PRODUCCIÓN INDUSTRIAL


Una impresora 3D, 100 veces más rápida gracias a la luz

17/01/2019

CATEGORíA: Impresión 3D



La Universidad de Michigan ha presentado una nueva impresora 3D capaz de imprimir a velocidades superiores a las convencionales gracias a que en lugar de acumular filamentos de plástico capa por capa, levanta formas complejas de una cuba de líquido.
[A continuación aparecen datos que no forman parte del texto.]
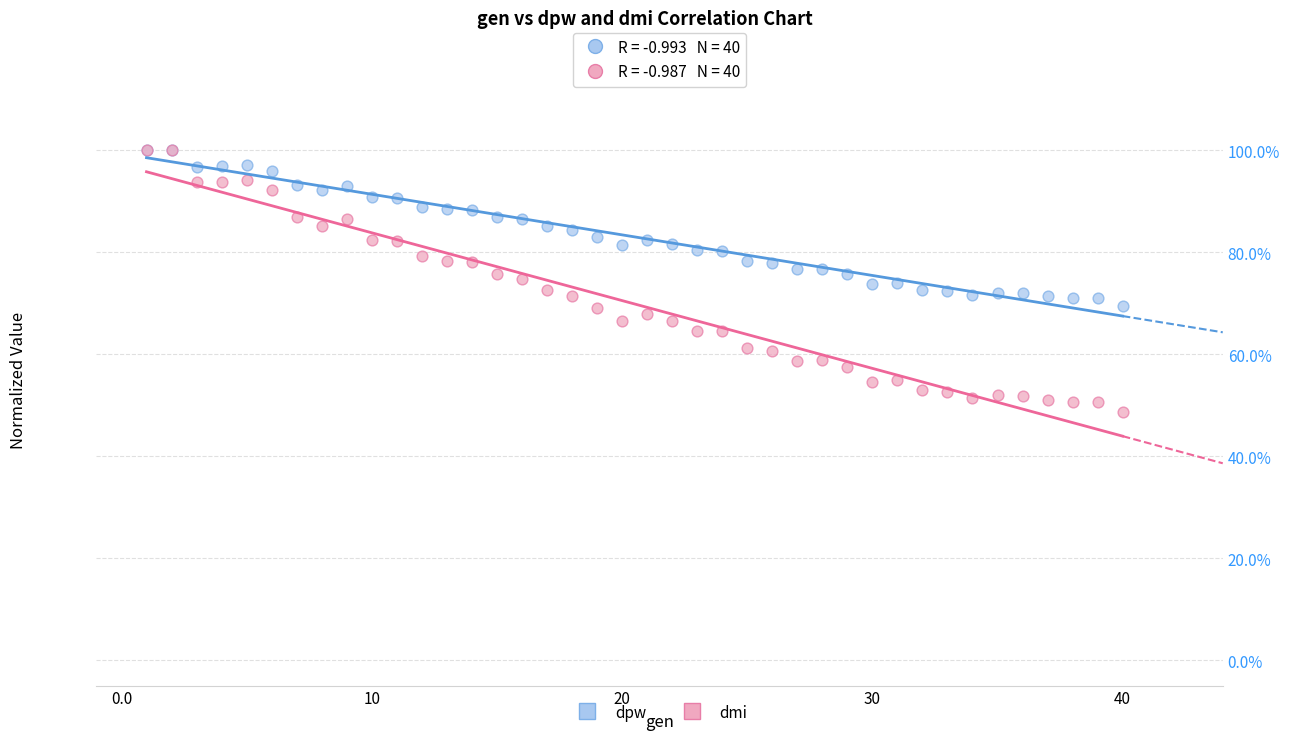

What are all the series names shown in the legend?

dpw, dmi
La impresión en 3D podría verse modificada para trabajos de manufactura relativamente pequeños, produciendo menos de 10.000 artículos idénticos, porque significaría que los objetos podrían hacerse sin la necesidad de un molde de grandes costes. Pero la forma más familiar de impresión 3D, que es como construir objetos 3D con una serie de líneas 1D, no ha podido llenar ese vacío en escalas de tiempo típicas de producción de una semana o dos.

 

"El uso de enfoques convencionales no es realmente alcanzable a menos que tenga cientos de máquinas", afirmaba Timothy Scott, profesor asociado de ingeniería química de la Universidad de Michigan, uno de los corresponsables del desarrollo del nuevo enfoque de impresión 3D junto con Mark Burns, profesor de Ingeniería en la UM.

 

Su método solidifica la resina líquida utilizando dos luces para controlar dónde se endurece la resina y dónde se mantiene fluida. Esto permite al equipo solidificar la resina en patrones más sofisticados. Pueden hacer un bajorrelieve 3D en un solo disparo en lugar de en una serie de líneas o secciones transversales 2D.

 

Pero el verdadero enfoque 3D no es un simple truco: era necesario superar las limitaciones de los esfuerzos anteriores de impresión de depósitos. A saber, la resina tiende a solidificarse en la ventana por la que la luz brilla a través, deteniendo el trabajo de impresión justo cuando comienza.

 

Al crear una región relativamente grande donde no se produce la solidificación, se pueden usar resinas más gruesas, potencialmente con refuerzos de aditivos en polvo, para producir objetos más duraderos. El método también mejora la integridad estructural de la impresión 3D de filamentos, ya que esos objetos tienen puntos débiles en las interfaces entre las capas. "Puede obtener materiales mucho más duros, mucho más resistentes al desgaste", apunta Scott.

 

Una solución anterior al problema de la solidificación en la ventana era una ventana que deja pasar el oxígeno. El oxígeno penetra en la resina y detiene la solidificación cerca de la ventana, dejando una película de fluido que permitirá que la superficie recién impresa se retire.

 

Pero debido a que esta brecha es tan gruesa como una pieza de cinta transparente, la resina debe ser muy líquida para que fluya lo suficientemente rápido hacia la brecha pequeña entre el objeto recién solidificado y la ventana cuando se levanta la pieza. Esto ha limitado la impresión de depósitos a productos pequeños y personalizados que se tratarán con relativa suavidad, como dispositivos dentales y plantillas para zapatos.

 

Al reemplazar el oxígeno con una segunda luz para detener la solidificación, el equipo de Michigan puede producir un espacio mucho más grande entre el objeto y la ventana, de un milímetro de espesor, lo que permite que la resina fluya miles de veces más rápido.

 

La clave del éxito es la química de la resina. En los sistemas convencionales, solo hay una reacción. Un fotoactivador endurece la resina donde la luz brilla. En el sistema de Michigan, también hay un fotoinhibidor, que responde a una longitud de onda diferente de la luz.

 

En lugar de limitarse a controlar la solidificación en un plano 2D, como hacen las técnicas actuales de impresión de cubas, el equipo de Michigan puede modelar los dos tipos de luz para endurecer la resina en prácticamente cualquier lugar 3D cerca de la ventana de iluminación.

 

La Universidad de Michigan ha presentado tres solicitudes de patente para proteger los múltiples aspectos inventivos del enfoque, y Scott se está preparando para lanzar una nueva empresa.